**WHAT YOU HAVE TO DO**:
Transcribe the records below in full; pictures stay out of the copy.

**ENTRIES SUPPLIED**:

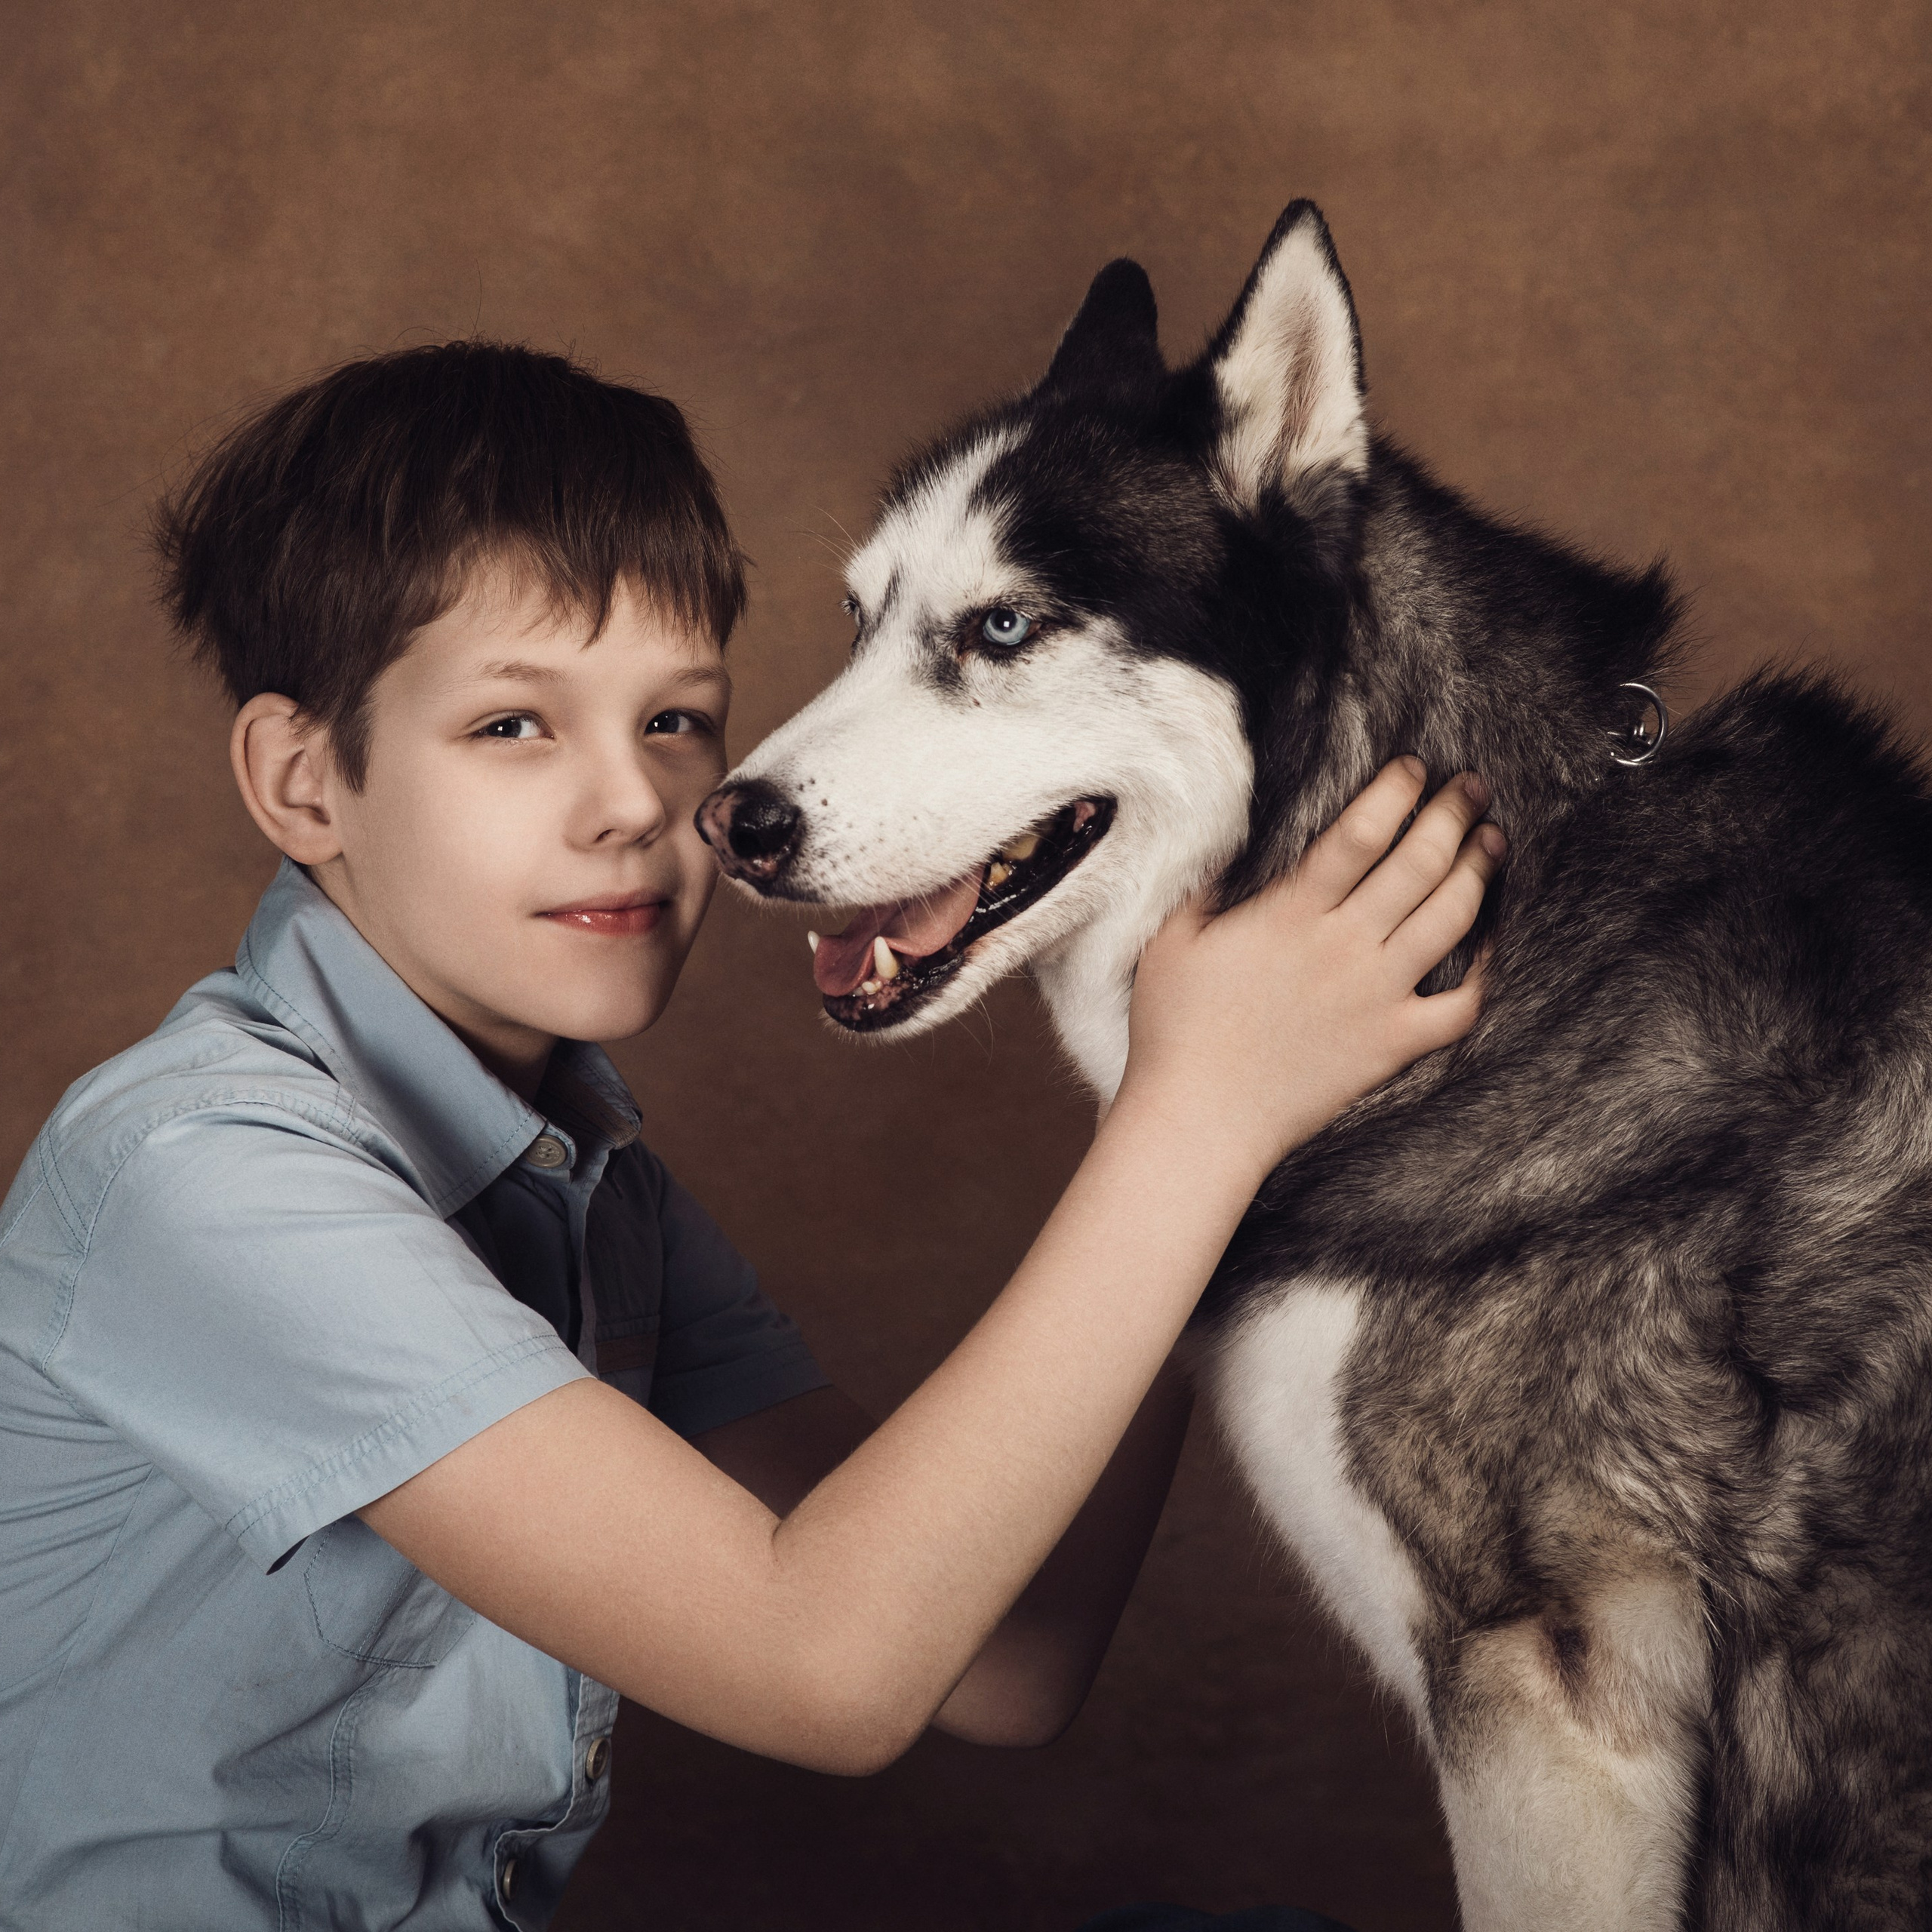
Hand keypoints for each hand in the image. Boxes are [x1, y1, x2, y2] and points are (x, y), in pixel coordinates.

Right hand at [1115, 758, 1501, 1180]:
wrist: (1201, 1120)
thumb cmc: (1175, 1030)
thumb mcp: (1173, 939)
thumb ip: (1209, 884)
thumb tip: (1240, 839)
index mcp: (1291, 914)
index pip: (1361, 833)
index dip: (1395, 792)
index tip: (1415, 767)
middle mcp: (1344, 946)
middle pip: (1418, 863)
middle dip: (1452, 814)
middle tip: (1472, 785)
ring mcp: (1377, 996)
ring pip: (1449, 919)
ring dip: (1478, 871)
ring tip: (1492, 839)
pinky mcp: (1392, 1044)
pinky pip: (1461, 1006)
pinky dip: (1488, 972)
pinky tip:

**WRITTEN ANSWER**:
Hand keypoints for each hand in the image. Boxes are [x1, y1, x2, y2] and points are (x, y), in pixel coordinates.

Right hand at [1115, 758, 1501, 1180]:
wrist: (1201, 1120)
thumb cmc: (1175, 1030)
thumb mcp: (1173, 939)
thumb ip: (1209, 884)
thumb tip: (1240, 839)
index mcp: (1291, 914)
index pip: (1361, 833)
index dip: (1395, 792)
index tip: (1415, 767)
middle mcp: (1344, 946)
middle pip: (1418, 863)
middle dip: (1452, 814)
middle tip: (1472, 785)
ring mcp: (1377, 996)
ring pip: (1449, 919)
ring dip: (1478, 871)
ring tip: (1492, 839)
pinky mcp: (1392, 1044)
pinky pip: (1461, 1006)
pinky dip: (1488, 972)
pinky tip:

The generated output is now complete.